The euro strengthened for a fifth day versus the dollar, headed for its biggest weekly gain in almost two years, amid speculation inflation pressure may spur the European Central Bank to raise borrowing costs this year.
The common currency was set for a weekly advance versus all of its 16 major counterparts as traders bet European finance ministers may next week reinforce measures to stem the region’s debt crisis. ECB President Jean-Claude Trichet yesterday signaled he’s prepared to raise interest rates if needed. The Dollar Index dropped a fifth day as confidence in the U.S. economic recovery wavered and the Swiss franc declined.
“If the periphery is to be ring-fenced, the ECB can concentrate more on price stability,” said Stephen Gallo, head of market analysis at Schneider Foreign Exchange in London. “People have quite rapidly moved away from the U.S. growth story and are clearly focusing on the euro.
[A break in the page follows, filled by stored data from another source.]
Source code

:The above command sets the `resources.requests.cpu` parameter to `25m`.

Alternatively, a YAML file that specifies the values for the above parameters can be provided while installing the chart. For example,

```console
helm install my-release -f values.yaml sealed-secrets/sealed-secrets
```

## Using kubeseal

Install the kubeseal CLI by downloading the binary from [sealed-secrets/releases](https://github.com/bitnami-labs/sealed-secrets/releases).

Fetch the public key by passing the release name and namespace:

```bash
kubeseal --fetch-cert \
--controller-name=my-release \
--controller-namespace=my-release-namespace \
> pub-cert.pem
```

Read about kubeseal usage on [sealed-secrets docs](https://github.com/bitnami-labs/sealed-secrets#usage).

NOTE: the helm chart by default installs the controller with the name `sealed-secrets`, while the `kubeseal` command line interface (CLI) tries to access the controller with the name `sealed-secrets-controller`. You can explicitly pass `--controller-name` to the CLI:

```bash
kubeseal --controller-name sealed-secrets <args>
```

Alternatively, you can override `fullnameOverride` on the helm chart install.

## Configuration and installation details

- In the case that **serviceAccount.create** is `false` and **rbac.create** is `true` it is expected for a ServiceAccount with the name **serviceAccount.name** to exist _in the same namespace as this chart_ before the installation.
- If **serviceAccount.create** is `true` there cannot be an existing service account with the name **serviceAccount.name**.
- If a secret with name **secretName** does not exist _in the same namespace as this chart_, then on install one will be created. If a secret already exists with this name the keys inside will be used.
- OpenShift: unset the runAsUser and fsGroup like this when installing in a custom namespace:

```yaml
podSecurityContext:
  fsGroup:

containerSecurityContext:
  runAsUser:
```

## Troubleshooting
Pure hawkishness on the part of Trichet yesterday is a driver for the euro.”
Europe’s currency headed for a weekly gain versus the greenback after the Federal Statistics Office in Wiesbaden said today the German inflation rate, calculated using a harmonized European method, rose to 1.9 percent in December from 1.6 percent in November. That’s the fastest since October 2008. Spain’s underlying inflation rate accelerated in December at the fastest pace in almost two years, a separate report showed.
EUR/USD: traded within $1.3460-$1.3320.
GBP/USD: consolidated near resent highs.
USD/JPY: eased to Y82.40, but bounsed back to Y83.